The beautiful and tasty cinnamomum verum. Contributed

Barking up the right tree

The end of the financial year is not a fun time for me, running a small business and trying to make sure that everything, including a full stock take, is completed on time.

So it's nice to have some exciting plants to bring some joy.

This week the most exciting plant to arrive in the nursery is the Sri Lankan cinnamon tree Cinnamomum verum. There are other species of cinnamon trees, also useful for culinary purposes, but the Sri Lankan form is considered to be superior.

I have to confess that I didn't know much about growing cinnamon before today but, thanks to YouTube and Wikipedia, I have learned enough to know that one of these is definitely going into my garden.

Cinnamon trees grow about 6m tall, depending on position and climate. They have brilliant red new growth, which turns a rich bright green as it matures. The leaves are about 8cm long, with prominent light veins and pointed tips.

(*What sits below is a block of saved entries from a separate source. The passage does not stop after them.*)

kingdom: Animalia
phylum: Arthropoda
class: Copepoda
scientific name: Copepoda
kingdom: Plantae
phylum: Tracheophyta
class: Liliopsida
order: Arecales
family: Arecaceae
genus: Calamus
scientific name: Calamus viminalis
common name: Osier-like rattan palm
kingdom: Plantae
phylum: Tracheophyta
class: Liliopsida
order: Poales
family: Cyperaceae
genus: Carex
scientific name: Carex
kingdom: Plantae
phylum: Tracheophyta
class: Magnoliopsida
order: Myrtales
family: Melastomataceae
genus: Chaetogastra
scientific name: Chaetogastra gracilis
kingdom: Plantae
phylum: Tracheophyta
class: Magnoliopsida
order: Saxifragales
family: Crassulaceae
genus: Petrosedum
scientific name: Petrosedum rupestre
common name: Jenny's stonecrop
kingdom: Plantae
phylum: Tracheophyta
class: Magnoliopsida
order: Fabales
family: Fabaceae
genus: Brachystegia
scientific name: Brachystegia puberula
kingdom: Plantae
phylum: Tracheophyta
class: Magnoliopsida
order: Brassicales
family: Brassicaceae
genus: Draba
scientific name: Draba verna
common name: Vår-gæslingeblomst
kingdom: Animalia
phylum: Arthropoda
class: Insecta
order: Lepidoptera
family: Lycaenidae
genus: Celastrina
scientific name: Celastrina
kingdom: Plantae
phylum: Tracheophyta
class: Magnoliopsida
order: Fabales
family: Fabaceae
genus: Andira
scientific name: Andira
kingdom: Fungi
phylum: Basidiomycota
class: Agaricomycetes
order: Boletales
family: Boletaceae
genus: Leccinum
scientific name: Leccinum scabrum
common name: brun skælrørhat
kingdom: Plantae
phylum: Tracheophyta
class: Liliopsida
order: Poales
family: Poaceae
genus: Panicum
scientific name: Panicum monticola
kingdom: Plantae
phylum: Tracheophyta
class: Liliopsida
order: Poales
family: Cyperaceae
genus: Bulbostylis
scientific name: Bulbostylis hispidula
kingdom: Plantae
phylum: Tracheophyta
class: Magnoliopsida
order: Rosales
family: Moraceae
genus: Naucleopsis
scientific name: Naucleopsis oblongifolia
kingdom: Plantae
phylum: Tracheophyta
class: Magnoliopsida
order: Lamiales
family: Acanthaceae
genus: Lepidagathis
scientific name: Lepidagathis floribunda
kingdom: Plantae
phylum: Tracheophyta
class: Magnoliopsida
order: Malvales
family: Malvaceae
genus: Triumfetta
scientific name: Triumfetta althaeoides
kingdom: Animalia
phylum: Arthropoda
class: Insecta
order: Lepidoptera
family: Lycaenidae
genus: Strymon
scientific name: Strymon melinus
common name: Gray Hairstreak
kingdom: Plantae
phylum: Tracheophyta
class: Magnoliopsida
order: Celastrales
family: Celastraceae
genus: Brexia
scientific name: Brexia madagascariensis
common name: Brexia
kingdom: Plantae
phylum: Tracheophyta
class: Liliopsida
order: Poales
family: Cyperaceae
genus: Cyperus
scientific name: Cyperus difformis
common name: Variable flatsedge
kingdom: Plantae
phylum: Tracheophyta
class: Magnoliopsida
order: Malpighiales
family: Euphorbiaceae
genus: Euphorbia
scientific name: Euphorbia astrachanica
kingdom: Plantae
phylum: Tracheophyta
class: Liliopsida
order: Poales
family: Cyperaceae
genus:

It produces clusters of small, fragrant, star-shaped flowers in spring, which may develop into dark-purple seeded fruit.

This gorgeous small tree is worth growing for the beautiful foliage alone - the fact it is the source of one of my favourite spices makes it irresistible.

Cinnamon is easy to grow in full sun or semi-shade in a garden or a large pot. It enjoys a humid climate and needs decent drainage but is not fussy about most things. It is evergreen and can be pruned to maintain the desired shape and size.

If you don't intend to prune heavily to harvest the spice, it would make a lovely screening plant, with its dense foliage and brilliant new growth.

Ground cinnamon and cinnamon quills are made from the bark. Branches are removed and the outer grey bark is scraped away, revealing the softer, flavoursome inner bark. This is then stripped from the branch, to a depth of about 5mm, and dried. The bark curls as it dries, giving us the familiar quills.

Sometimes the entire tree is felled and allowed to coppice, producing many smaller branches from the ground, which can be harvested about two years later.

Judging from my research, it seems harvesting the bark might be trickier than it sounds. Lots of beginners report ending up with piles of bark chips instead of nice sheets for drying. It probably takes a bit of practice.

Using the leaves is much easier. They can be added fresh or dried to sweet or savoury dishes, in much the same way as you would use bay, lemon myrtle, kaffir lime or curry leaves.

You can also line baking tins with the leaves when cooking cakes to add a subtle cinnamon flavour, or steep them in boiling water to make a flavoursome tea.